Munchetty then questioned the Health Secretary once more as she wanted greater clarification on how long people anxious their mental health would be seen by health care professionals in the future. "We need their voices to shape their future in the right way, using their creativity and energy to make change". They both aim to raise awareness and understanding of mental health challenges in the home and workplace, as well as encouraging stronger wellbeing.
As the interview was coming to a close, Munchetty questioned the Health Secretary about the length of time people have to wait to be seen by a mental health professional.
"We know there are many schools that are doing excellent things in this area, often in hard circumstances, but this needs to keep improving and be consistent in all schools".
We're working with employers in every sector of the United Kingdom economy to help them do this.
Today marks World Mental Health Day and this week is Mental Health Awareness Week in New Zealand.
Addressing mental health is crucial for all organisations - particularly considering the prevalence of poor mental health within the workplace.
Understand the causes, symptoms and support options for a range of mental health problems. "There's also a need to be accepted into their peer group and to conform to the norms of that group, leading to peer pressure", says Dr Tilwe.
Xercise4Less is giving people the chance to work out for free and experience for themselves the positive effects exercise can have on their mental health.

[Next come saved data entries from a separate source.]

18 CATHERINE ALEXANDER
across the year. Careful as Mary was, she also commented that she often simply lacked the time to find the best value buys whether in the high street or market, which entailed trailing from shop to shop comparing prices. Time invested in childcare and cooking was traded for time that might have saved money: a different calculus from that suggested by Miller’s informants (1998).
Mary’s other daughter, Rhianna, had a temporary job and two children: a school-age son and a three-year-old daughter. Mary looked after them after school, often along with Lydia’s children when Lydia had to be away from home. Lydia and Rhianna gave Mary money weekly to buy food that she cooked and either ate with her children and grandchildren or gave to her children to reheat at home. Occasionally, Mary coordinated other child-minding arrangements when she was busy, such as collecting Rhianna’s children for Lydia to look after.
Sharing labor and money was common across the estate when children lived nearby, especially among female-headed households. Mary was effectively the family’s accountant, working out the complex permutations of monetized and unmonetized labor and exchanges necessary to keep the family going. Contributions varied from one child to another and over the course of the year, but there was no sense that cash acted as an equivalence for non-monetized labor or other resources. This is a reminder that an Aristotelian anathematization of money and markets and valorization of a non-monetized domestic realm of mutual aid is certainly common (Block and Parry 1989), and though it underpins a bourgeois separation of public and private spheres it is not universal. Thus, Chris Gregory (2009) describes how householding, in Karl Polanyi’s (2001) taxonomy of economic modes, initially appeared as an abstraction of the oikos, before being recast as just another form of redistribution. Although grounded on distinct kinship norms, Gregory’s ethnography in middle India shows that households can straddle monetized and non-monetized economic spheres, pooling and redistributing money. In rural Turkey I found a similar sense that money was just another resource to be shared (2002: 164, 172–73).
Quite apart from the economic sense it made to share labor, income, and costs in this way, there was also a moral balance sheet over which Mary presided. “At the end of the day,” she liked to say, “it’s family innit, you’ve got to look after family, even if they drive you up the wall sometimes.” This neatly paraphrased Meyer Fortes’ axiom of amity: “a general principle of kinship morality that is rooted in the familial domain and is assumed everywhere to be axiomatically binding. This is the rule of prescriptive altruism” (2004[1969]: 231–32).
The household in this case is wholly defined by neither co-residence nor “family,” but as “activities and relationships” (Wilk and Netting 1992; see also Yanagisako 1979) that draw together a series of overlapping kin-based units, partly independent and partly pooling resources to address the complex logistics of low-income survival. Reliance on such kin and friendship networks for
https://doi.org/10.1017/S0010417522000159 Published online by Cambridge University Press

In Africa, nearly three out of four countries spend less than 1% of their health budget on mental health, the World Health Organisation's 2015 Mental Health Atlas shows.
"It is for this reason that there can be no sustainable development without attention to mental health".
We are aware that the World Federation for Mental Health created the day 24 years ago as a global platform for all nations to create awareness of mental health and issues associated with mental illness.
Marking Mental Health Day on Wednesday, the UN World Health Organisation (WHO) is focusing on the psychological well-being of young people aged 10 to 14, to stave off conditions that can impact their lives deep into adulthood. Social media has spawned problems like sleep disorders, the Fear of Missing Out (FOMO), self-esteem issues and cyberbullying, factors which can impact the mental health of youngsters. Our mental health charter for employers goes even further, committing employers to promote equality of opportunity in recruitment and selection, to provide ongoing awareness and education on mental health conditions.
The 2011 Youth Risk Behaviour Survey (YRBS) found that a quarter of grade 8-11 learners across all nine provinces had felt so sad or hopeless that they couldn't engage in their usual daily activities for two weeks or more.